CBO estimates that the ACA [Affordable Care Act] will reduce the total number of hours worked, on net, by about 1.5 percent to 2.0 percent during the period from 2017 to 2024, almost entirely because workers will choose to supply less labor—given the new taxes and other incentives they will face and the financial benefits some will receive.
(People like Greg Mankiw (and many others) saw this coming from a long-way off.)

This has been greeted by some as a good thing. Certainly it is possible that some individuals will benefit: Let's say there is a guy who hates his job, doesn't need the money, but did need the health insurance. Let's further assume that now he can get his coverage for free or so cheaply that he could afford it easily. Okay, he is gaining from the new law. But what about society? We lose in two ways: 1. He will no longer provide the valuable work he had been doing. 2. We as a society are now paying for what he had previously provided for himself. Bear in mind that the above was a best-case-scenario. He could have been forced to quit because his employer had cut his pay to provide added benefits due to mandates or because of higher taxes or any number of reasons that leave him worse-off now.

The whole idea of society being better off with fewer people working reminds me of good and bad ways to decrease mortality from cancer.

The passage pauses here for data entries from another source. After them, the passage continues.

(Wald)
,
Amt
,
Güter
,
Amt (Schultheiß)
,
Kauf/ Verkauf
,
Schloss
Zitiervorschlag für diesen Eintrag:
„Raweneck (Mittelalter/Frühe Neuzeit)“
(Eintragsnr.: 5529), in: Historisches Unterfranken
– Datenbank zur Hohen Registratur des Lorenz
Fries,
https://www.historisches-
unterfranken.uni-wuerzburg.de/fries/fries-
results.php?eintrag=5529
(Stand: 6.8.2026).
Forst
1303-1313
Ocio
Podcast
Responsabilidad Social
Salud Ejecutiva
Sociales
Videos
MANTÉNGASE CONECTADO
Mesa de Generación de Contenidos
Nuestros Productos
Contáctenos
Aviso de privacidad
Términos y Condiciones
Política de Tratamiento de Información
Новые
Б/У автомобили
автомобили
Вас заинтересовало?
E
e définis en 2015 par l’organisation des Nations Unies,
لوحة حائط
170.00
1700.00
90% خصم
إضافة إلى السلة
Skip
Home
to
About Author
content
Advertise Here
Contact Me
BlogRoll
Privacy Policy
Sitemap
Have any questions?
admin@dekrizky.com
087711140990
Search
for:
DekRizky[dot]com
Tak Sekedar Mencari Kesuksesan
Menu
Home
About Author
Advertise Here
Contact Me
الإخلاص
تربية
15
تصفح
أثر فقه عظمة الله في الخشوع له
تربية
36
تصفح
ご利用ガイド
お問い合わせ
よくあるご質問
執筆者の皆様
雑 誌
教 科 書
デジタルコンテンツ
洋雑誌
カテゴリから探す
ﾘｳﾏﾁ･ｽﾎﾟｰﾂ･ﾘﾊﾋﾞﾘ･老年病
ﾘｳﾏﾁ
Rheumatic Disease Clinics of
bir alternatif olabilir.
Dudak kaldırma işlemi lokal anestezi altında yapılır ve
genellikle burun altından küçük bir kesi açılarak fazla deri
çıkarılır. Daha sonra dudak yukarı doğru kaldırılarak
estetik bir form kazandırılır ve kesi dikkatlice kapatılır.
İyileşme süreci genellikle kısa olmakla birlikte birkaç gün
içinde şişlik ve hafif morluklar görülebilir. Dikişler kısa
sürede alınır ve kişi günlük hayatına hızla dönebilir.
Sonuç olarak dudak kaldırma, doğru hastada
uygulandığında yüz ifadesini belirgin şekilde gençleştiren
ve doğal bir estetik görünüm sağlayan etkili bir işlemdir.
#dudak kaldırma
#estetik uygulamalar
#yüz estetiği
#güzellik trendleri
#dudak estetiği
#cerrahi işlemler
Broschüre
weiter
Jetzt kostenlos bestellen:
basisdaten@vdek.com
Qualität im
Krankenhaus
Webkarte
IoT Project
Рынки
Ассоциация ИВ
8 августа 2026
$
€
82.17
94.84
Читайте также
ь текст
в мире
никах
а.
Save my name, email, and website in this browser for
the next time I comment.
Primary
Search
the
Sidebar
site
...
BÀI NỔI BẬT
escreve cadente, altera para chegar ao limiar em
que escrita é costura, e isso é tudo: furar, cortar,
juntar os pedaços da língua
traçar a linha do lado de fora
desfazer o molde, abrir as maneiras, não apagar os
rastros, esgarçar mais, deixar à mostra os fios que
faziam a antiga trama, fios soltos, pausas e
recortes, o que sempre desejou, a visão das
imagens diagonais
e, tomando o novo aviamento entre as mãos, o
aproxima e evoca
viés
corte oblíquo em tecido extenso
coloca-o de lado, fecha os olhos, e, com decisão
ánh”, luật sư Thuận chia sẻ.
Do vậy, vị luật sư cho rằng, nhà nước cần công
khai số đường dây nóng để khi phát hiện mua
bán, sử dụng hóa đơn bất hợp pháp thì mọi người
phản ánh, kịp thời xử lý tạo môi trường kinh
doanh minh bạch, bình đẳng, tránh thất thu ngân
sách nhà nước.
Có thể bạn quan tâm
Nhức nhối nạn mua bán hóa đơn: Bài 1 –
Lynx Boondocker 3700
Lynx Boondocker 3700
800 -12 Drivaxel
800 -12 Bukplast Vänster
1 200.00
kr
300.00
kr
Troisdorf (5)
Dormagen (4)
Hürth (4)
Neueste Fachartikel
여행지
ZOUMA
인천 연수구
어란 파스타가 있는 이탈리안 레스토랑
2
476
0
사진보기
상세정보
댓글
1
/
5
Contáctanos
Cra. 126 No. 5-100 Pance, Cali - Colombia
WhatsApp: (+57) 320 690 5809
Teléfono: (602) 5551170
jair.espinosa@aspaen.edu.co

A good way would be prevention: Get people to stop smoking and lung cancer rates will go down. Another good way is earlier detection and better treatments. But here is a bad way of reducing the rate of cancer deaths to zero: Execute anyone who is diagnosed with cancer. It is a ridiculous idea and yet one cannot deny that it eliminates death from cancer. The problem with it is that it doesn't leave anyone better off than they were before. Similarly, organizing our economy such that fewer people want to work deprives us of productive activities.

All of this leaves aside the non-economic value of work: This was well summed-up in a comment to this post over at MARGINALREVOLUTION: How happy should we be about ACA supply-side responses to work less?

Turkey Vulture February 5, 2014 at 12:06 pm
I really dislike working. I don’t like being tied down, and want to pursue other activities. But at points in my life when I haven’t worked, or have worked minimally, I have tended to just waste time doing nothing of use. And I want to do things, accomplish things, I just don’t. I am lazy, and especially so when I have no immediate need to do anything. This lowers my life satisfaction. But still, even knowing this, if I have a way to get by without having to work, I will be tempted to take it, and probably lose the good habits a regular job can bring.

I think most people are like this, which is why even though I will never pray at the alter of the protestant work ethic, I think that programs that encourage idleness can lead people into a rut from which they won’t have the wherewithal to escape. But hey, maybe everyone else is more of a go-getter than me, and I’m completely off base.

I think Turkey Vulture is correct--and far more honest than most people are about themselves.